La imagen de Silvana embarazada aparecía una y otra vez en su mente. No por celos. No por envidia. Sino por la cruel ironía. Había venido buscando un arma. Una forma de atacar a Claude donde más le doliera: en su orgullo, en su poder. Pero en sus planes nunca había estado que Elliot pudiera tener una vida. Una esposa. Un hijo en camino.
¿Qué clase de mujer sería si me interpusiera entre ellos?
La respuesta era sencilla.
Sería igual que Claude.
Y ella no quería ser como el hombre que odiaba.
Amaris apretó los puños, aun un poco mareada por el dolor de cabeza aunque ya era miniño. Se recuperaba rápido. Tenía dos opciones; quedarse, fingir debilidad, fingir olvido, ganarse la confianza de Elliot y usarlo o irse y buscar con qué dañarlo en otro lugar. Con la primera opción terminará comportándose igual o peor que Claude, solo le importaría conseguir lo que ella quería y nada más. Con la segunda, sería todo más lento, puede que nunca conseguiría lo que tanto anhelaba.
Se levantó.
Descalza, caminó hasta la ventana. El vidrio estaba frío, pero el aire del bosque era familiar. Hogar. Refugio. Promesa. Amaris sonrió. ¿Todo eso un bosque? No caería en esa ilusión. El bosque no era nada de eso para ella.
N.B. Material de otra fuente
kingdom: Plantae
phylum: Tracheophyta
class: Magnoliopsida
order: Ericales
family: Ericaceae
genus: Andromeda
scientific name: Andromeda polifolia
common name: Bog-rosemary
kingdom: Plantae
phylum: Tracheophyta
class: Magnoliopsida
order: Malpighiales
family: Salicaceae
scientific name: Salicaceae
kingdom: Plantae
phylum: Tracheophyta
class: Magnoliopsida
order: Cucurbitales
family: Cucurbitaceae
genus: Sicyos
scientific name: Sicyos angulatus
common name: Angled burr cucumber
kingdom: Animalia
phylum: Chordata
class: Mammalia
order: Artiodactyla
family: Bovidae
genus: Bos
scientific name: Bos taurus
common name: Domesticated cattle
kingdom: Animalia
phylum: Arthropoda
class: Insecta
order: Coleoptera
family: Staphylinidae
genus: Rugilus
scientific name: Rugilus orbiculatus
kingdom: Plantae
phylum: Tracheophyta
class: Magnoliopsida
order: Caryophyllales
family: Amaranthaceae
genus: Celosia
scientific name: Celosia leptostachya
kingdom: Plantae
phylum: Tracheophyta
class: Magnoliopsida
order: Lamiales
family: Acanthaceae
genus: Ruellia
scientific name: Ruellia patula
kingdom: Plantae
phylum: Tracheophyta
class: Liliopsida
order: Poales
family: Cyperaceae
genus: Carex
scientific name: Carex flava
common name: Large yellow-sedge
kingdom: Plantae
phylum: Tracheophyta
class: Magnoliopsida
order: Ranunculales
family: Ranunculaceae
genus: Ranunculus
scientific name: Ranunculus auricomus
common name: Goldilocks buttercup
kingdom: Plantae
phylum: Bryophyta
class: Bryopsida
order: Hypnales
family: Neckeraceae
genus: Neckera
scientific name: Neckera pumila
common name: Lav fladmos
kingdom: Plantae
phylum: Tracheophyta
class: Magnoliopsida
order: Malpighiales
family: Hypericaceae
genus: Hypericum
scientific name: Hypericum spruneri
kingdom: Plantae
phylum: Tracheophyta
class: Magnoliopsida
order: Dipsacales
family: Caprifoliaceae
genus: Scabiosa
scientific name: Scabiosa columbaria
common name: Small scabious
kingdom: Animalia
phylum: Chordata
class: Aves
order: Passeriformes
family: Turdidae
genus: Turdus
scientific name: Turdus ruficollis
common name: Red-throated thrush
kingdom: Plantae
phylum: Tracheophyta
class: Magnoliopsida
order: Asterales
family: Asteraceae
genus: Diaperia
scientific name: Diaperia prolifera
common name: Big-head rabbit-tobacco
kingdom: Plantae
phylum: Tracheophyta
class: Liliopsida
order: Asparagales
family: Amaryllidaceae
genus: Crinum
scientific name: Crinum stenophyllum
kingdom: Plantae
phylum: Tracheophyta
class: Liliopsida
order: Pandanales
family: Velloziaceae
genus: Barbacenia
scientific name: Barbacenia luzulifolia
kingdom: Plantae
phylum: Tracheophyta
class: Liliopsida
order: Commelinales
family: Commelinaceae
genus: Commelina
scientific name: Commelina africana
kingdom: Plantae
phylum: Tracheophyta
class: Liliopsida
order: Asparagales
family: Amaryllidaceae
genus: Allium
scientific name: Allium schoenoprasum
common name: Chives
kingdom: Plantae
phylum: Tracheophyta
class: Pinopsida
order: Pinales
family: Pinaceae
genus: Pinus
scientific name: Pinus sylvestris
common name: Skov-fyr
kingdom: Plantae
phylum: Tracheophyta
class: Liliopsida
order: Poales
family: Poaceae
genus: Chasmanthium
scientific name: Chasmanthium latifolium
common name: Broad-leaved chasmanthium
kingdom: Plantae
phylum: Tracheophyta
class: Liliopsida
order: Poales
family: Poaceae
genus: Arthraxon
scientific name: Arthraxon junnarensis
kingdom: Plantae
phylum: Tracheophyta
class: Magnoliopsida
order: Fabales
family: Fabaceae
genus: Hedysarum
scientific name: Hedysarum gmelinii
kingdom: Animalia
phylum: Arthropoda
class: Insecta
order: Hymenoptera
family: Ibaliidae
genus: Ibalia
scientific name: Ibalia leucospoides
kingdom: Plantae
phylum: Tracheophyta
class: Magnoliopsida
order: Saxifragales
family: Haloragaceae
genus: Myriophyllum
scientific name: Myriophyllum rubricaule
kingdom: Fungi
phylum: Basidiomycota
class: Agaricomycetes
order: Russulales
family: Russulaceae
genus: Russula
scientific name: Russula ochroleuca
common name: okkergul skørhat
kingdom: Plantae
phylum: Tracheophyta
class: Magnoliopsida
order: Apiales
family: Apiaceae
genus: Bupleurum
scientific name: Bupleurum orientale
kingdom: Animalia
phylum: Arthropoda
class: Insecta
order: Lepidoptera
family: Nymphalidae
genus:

Más allá de esa manada, pasando el río se encontraba Claude que seguía creyendo que la había eliminado. Que había ganado.
Pero estaba viva y lo haría pagar.
No haciendo sufrir a otra mujer. No rompiendo un hogar como habían roto el suyo.
De pronto, algo en el límite del bosque hizo que fijara su vista en el. No importaba la oscuridad, ella podía ver tan bien como si fuera de día y ahí había alguien. Estaba de pie, quieto, con la contextura de un hombre, medio oculto entre los árboles y mirando fijamente hacia uno de los edificios y luego se dió la vuelta ingresando al bosque.
Minutos después apareció otra figura, pero esta venía de los edificios y caminaba lentamente como si solo estuviera dando un paseo acercándose más y más al bosque.
Amaris contuvo el aliento. Esta segunda figura iba con la mano en su vientre. Un vientre muy abultado.
Silvana.
Se fue por el mismo camino que había tomado la otra persona hasta que se perdió en el bosque. Amaris se quedó inmóvil, los ojos fijos en el lugar por donde desaparecieron las dos figuras, esperando, solo esperando hasta que volvieran a aparecer.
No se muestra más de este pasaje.